The order stopped short of finding the state’s emergency gun-ban law unconstitutional on its face. Still, attorney Alan Gura, representing the plaintiffs, said police are “on notice” that they cannot enforce the ban on people who are law-abiding citizens exercising their rights.

The state can appeal. Expect them to keep trying.

THE MEDIA AND GUNS

The Duke of Wellington, famously spare of word, summarized the close-run victory of his thin red lines over Napoleon’s columns at Waterloo by saying, “They came on in the same old way and we defeated them in the same old way.”

A great many shootings have taken place this spring. Most were ignored, as usual, because they didn’t advance the media’s minorities-as-victims agenda (look up Tyrone Woodfork and Bob and Nancy Strait.) The ones that were covered are perhaps best summarized by saying the Lamestream Media covered them in the same old way, and freedom lovers defeated their flawed presumptions in the same old way.

Surely we’re all sick by now of the February shooting in Florida of 17-year-old Trayvon Martin by George Zimmerman, a case that intrigued the mainstream press only so long as it appeared to fit their preconceived notion that Florida’s “stand your ground” law authorizes aging honkies to randomly shoot with impunity innocent minority youths. (So desperate was The New York Times to stick with this narrative that its staff coined a new term for Mr. Zimmerman: As of March 22 they began to refer to him as a “white Hispanic.”)

In fact, if Zimmerman and an eyewitness are correct, Florida’s “stand your ground” law wouldn’t have come into play at all, because it would be hard for anyone to explain how Mr. Zimmerman, reportedly flat on his back with a broken nose and being pummelled by the 6-foot-tall Martin, might have further retreated before resorting to his sidearm.
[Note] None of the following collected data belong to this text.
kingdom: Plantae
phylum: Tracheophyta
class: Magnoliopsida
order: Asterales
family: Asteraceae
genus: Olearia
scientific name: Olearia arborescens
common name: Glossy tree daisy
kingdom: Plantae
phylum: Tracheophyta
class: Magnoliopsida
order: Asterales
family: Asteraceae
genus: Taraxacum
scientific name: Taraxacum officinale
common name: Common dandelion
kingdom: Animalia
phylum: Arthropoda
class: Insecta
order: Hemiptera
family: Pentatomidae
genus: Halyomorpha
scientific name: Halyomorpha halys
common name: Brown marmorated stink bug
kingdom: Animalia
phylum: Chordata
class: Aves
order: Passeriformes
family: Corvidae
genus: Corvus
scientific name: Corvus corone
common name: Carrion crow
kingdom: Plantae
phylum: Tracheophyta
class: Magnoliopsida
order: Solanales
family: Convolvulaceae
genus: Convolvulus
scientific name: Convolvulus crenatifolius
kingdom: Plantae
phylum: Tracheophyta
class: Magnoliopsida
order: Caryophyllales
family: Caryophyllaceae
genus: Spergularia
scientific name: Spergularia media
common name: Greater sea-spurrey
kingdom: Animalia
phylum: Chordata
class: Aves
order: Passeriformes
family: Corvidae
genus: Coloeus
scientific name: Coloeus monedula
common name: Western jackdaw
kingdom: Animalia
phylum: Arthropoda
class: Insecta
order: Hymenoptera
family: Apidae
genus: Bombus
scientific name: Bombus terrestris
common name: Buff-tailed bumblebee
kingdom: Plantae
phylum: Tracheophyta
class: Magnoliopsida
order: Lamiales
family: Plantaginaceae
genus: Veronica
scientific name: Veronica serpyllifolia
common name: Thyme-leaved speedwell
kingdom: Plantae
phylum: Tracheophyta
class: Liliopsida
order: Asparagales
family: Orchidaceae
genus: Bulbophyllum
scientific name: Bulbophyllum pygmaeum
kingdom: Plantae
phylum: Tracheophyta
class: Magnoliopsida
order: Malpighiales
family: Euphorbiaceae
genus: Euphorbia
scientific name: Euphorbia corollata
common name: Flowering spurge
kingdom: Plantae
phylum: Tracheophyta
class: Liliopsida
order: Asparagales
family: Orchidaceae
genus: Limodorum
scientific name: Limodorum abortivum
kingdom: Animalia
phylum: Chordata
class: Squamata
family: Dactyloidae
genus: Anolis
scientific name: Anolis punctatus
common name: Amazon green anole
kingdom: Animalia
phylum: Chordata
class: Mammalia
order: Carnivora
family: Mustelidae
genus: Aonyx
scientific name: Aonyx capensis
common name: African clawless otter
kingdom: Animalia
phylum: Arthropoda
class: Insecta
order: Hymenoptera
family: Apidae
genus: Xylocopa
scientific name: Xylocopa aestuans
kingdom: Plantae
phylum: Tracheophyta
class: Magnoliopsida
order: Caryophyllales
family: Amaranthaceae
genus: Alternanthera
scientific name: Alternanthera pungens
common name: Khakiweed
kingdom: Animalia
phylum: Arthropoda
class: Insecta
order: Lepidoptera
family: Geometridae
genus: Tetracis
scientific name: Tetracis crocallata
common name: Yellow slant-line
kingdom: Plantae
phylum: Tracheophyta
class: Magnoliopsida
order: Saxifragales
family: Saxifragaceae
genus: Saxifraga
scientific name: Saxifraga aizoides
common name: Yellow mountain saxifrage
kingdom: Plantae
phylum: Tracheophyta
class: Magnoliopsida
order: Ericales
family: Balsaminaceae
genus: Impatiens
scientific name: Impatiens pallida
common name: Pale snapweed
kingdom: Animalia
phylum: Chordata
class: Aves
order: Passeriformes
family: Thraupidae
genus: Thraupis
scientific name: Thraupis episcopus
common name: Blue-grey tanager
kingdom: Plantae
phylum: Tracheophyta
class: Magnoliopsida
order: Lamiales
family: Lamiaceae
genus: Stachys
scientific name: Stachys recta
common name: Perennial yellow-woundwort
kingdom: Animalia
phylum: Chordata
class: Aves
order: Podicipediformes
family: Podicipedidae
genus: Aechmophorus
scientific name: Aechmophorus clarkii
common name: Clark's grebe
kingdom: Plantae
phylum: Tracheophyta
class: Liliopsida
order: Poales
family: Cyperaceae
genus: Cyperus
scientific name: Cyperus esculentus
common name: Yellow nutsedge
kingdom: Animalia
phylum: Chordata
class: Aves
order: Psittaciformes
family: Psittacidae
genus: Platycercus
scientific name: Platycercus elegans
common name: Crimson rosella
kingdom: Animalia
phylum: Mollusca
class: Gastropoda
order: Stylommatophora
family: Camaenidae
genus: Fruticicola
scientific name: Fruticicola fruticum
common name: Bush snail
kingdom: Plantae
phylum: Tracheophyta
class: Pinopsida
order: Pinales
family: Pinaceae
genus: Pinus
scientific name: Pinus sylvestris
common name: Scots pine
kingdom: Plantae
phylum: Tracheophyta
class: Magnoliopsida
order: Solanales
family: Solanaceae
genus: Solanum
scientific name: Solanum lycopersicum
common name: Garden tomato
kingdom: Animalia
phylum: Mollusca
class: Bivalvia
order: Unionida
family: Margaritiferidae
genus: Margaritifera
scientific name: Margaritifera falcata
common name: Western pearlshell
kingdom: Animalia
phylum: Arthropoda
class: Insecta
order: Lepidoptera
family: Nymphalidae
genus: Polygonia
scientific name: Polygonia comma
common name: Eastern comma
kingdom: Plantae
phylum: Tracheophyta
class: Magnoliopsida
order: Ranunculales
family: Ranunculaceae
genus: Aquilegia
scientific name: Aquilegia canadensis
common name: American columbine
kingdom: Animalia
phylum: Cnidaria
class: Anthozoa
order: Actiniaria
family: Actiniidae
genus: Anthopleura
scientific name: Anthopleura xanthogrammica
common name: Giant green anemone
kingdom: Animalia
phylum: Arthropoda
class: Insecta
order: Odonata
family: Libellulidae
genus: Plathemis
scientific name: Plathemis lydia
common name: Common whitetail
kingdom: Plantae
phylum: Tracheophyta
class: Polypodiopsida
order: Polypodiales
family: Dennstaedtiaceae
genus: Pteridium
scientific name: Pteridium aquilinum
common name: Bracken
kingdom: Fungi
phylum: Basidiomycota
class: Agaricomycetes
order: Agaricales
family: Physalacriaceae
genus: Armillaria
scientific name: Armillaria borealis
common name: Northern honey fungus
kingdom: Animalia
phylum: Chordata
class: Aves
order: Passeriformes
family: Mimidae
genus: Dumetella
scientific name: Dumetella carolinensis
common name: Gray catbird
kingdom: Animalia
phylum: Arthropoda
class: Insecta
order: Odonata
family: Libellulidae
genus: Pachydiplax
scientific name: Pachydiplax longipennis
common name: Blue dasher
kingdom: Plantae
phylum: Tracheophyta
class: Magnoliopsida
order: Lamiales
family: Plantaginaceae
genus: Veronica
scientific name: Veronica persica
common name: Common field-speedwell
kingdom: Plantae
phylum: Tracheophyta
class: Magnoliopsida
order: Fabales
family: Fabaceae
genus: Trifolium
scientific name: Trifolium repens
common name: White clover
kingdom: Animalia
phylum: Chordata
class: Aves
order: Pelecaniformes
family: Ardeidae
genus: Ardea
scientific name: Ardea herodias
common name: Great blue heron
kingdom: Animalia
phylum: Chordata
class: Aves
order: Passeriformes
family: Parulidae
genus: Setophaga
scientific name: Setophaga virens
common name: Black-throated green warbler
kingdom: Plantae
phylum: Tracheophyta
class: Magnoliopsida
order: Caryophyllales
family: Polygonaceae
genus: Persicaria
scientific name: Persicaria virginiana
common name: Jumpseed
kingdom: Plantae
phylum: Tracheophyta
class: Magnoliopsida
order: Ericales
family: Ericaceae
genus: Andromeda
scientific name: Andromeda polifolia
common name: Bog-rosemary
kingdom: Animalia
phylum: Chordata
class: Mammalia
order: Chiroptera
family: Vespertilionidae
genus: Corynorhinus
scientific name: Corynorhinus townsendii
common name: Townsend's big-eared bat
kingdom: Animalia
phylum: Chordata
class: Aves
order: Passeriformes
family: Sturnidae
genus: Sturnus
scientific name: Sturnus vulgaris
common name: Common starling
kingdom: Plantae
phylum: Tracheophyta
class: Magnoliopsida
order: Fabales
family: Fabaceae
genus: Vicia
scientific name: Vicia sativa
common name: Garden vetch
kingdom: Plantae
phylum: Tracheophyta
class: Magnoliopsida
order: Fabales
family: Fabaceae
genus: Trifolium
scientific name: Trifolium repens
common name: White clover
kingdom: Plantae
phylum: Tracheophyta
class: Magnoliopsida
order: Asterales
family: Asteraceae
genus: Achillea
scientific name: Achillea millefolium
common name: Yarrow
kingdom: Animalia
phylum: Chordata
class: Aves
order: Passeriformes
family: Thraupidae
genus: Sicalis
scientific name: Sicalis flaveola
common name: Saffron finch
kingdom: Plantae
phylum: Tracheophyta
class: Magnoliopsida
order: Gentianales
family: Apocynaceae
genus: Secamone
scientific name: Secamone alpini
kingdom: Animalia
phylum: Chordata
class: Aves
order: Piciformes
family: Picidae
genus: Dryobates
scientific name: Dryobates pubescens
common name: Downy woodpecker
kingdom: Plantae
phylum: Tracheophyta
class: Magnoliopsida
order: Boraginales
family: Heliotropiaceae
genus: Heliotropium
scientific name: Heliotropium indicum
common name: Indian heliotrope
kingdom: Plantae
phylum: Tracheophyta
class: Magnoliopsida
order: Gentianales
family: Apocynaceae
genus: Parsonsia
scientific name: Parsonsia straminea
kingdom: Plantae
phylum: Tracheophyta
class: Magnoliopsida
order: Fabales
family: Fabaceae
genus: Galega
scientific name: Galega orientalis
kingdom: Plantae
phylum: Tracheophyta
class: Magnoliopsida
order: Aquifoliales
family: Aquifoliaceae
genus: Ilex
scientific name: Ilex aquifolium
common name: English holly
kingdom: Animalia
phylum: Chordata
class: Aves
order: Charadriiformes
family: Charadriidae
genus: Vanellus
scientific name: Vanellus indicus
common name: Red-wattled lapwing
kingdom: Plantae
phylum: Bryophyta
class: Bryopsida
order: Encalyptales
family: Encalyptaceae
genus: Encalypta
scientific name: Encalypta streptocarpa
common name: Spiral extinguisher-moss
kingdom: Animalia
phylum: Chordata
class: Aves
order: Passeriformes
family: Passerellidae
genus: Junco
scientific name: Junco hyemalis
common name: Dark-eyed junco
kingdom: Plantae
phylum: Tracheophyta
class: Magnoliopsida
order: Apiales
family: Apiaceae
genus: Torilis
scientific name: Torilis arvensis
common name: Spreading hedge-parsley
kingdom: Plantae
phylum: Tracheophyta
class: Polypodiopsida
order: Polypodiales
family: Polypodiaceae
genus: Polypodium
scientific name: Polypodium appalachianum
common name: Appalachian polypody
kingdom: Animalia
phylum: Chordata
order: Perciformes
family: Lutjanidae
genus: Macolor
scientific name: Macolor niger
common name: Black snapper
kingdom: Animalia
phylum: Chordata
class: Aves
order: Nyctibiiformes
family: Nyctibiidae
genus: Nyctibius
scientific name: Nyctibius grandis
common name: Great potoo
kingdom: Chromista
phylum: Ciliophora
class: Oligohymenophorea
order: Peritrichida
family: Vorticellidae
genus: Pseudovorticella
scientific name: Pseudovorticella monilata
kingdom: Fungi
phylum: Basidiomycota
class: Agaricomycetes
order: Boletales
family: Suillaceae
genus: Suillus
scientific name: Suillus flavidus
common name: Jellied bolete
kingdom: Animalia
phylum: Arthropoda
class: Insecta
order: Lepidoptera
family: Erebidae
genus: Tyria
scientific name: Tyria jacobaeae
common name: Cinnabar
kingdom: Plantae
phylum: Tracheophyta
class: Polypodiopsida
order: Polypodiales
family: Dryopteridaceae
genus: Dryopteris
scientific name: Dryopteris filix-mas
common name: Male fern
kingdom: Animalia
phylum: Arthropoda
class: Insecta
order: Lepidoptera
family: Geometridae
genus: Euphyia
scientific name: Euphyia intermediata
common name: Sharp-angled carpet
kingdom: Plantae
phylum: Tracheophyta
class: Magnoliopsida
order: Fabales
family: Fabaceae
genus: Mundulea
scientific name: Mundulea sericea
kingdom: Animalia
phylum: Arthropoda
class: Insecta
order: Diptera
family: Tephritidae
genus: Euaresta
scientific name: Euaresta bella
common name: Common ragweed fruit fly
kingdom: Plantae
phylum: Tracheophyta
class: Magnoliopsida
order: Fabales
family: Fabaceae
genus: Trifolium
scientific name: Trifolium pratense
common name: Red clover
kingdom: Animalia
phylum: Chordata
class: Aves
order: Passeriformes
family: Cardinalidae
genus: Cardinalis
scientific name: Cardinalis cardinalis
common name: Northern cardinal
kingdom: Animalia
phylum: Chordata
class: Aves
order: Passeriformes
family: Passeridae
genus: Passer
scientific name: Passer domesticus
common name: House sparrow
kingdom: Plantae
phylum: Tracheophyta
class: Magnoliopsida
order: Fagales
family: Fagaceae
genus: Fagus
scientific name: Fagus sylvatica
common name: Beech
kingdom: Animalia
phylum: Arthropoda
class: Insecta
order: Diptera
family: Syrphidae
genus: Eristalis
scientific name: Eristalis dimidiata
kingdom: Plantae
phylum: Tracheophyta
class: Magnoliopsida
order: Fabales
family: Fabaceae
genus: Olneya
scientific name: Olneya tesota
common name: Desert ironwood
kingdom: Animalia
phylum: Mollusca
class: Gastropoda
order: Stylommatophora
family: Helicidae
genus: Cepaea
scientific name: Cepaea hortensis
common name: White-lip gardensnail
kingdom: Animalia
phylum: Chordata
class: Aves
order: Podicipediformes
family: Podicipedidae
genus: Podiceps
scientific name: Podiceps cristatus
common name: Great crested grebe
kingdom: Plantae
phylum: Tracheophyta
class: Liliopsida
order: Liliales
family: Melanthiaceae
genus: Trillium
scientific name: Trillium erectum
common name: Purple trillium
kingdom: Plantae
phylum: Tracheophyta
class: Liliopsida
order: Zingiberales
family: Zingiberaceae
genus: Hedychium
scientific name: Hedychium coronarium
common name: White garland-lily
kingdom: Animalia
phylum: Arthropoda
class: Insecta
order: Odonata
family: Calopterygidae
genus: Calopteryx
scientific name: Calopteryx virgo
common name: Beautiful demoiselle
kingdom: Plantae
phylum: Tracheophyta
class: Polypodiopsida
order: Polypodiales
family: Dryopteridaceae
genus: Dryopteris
More recently, six students and a receptionist were killed and three others were wounded at the tiny storefront Oikos University, a Christian school in Oakland, Calif., founded to help Korean immigrants adjust to life in America and launch new careers. A gunman identified as former student One Goh, 43, went on a shooting rampage there Monday morning. The shooter was reportedly aggrieved that some of the younger students had made fun of his English skills, and at his failure to receive a full refund after he either dropped out or was expelled.

We mourn the unnecessary deaths. But we also note no mainstream media outlet asked the obvious question: Why did no one at the school, with a student body of about 100, shoot back?

They didn’t ask the question because they already knew the answer: The state of California makes it extremely difficult for law-abiding residents to obtain a permit to carry a handgun for self-defense.

Small women are most in need of such a weapon, but they are also least likely to want to sport one openly on the hip. That means they would need concealed carry licenses, but in California those are pretty much reserved for judges, other politicians and their rich friends.

Which leads us to the second Question Never Asked — because California’s unconstitutional gun control laws once again have proved counterproductive, here (they had the effect of disarming the victims while they obviously proved useless in preventing the shooter from laying hands on a firearm), why doesn’t the Legislature in Sacramento repeal them all?

One Comment to “This time, the arms race is domestic”

  1. John Taylor Says:

    “The department was also soliciting April bids for a new supply of .233 Remington rifle ammunition — the stuff the Army uses in its M-16s”

    Another new caliber for the poodle shooter? One wonders if they’ll ever admit a mistake. One wonders if they’ll ever quit scrapping M-1 Garands.

    With the US population at ~300,000,000, I’m not sure 1.5 rounds per is sufficient. (OK, after exemptions, maybe 2 rounds per person.)